Title

Churches in cooperative transition: Integration of Southern Baptist Sunday Schools

Date of Award

1992

Degree Type

Dissertation

Degree Name

Doctor of Education (EdD)

Department

Teaching and Leadership

Advisor(s)

Paul Ilsley

Keywords

Adult education ministries

Subject Categories

Education

Abstract

Facilitating racial and cultural integration for church growth purposes is a learning experience. The learning is cognitive, affective and active. It is cognitive because one culture must gain new knowledge and understanding of what is important to another culture for genuine integration to take place. It is affective because one culture must come to appreciate another culture's way of ordering their lives. It is active because new skills will be needed to perpetuate better racial and cultural relations. This learning style is adult education and the center of Southern Baptist ideology and organization is its adult education ministry programs (Appendix D, Tables 2-5). Progress made, changes instigated, and dreams realized begin and end for Southern Baptist in adult education. Unlike many religious denominations who are pedagogical in their approach to religious education, Southern Baptists are renowned in the religious sector for their focus on the education of adults. As the largest protestant denomination in the world there is no other religious group that supports adult education as extensively as Southern Baptist (Appendix D, Table 1).

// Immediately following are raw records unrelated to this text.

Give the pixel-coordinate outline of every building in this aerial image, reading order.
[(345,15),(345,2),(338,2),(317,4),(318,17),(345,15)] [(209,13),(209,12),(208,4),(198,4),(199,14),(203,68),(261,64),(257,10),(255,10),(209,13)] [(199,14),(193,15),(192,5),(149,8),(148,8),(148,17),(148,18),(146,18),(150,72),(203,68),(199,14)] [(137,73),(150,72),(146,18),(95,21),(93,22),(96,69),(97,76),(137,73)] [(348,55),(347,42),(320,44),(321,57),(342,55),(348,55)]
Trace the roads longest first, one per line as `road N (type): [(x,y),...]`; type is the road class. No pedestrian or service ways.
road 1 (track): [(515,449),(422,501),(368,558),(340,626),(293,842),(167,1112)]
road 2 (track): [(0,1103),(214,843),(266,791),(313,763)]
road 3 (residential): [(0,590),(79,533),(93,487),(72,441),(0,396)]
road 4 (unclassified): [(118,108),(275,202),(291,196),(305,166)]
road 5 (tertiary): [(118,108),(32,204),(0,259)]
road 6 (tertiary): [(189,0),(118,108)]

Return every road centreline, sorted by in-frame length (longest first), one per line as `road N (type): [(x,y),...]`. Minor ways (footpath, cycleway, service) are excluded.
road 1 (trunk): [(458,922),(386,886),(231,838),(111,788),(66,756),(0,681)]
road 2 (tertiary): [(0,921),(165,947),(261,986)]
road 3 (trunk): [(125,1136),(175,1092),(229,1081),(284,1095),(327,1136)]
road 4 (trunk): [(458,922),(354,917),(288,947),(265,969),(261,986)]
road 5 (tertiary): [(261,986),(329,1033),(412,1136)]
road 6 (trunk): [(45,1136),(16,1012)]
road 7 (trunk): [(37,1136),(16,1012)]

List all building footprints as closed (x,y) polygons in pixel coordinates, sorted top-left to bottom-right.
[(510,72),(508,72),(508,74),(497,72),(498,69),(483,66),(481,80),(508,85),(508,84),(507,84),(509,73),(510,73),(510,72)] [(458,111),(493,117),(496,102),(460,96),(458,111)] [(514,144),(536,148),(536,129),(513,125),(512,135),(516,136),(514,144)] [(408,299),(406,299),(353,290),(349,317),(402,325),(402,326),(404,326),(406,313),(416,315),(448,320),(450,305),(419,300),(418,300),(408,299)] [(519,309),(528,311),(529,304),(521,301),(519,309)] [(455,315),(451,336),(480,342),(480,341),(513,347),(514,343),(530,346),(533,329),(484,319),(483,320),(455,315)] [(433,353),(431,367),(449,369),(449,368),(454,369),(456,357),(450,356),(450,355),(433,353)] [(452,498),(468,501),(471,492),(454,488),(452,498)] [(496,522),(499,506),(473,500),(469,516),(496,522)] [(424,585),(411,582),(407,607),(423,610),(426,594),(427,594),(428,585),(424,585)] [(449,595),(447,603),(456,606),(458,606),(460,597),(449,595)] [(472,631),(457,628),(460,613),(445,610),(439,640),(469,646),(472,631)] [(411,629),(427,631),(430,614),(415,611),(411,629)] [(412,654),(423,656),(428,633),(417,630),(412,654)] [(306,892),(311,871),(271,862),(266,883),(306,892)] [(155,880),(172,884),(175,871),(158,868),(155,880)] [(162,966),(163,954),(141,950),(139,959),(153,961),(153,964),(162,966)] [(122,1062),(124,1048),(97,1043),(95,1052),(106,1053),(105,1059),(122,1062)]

The inclusion and exclusion forces in adult education ministries of Southern Baptist churches make understanding racial and cultural integration a learning experience. The compromises that take place for integration that are not pathological are the focus of this study. The total absorption of one culture into another is pathological where identity is concerned. Racial and cultural integration that requires total absorption of one people into another is unhealthy.

This document is about how people from racially and culturally diverse settings integrated their churches on a voluntary basis using adult education methods. The research tells the story from their perspective. The researcher looked at Southern Baptist churches who decided that they wanted to be multiracial in spite of the homogeneous factors that go against this type of church growth (Wagner, 1979). The research shares what they saw as important as well as how they accomplished healthy integration where so many other Southern Baptist churches in particular and other churches in general have failed.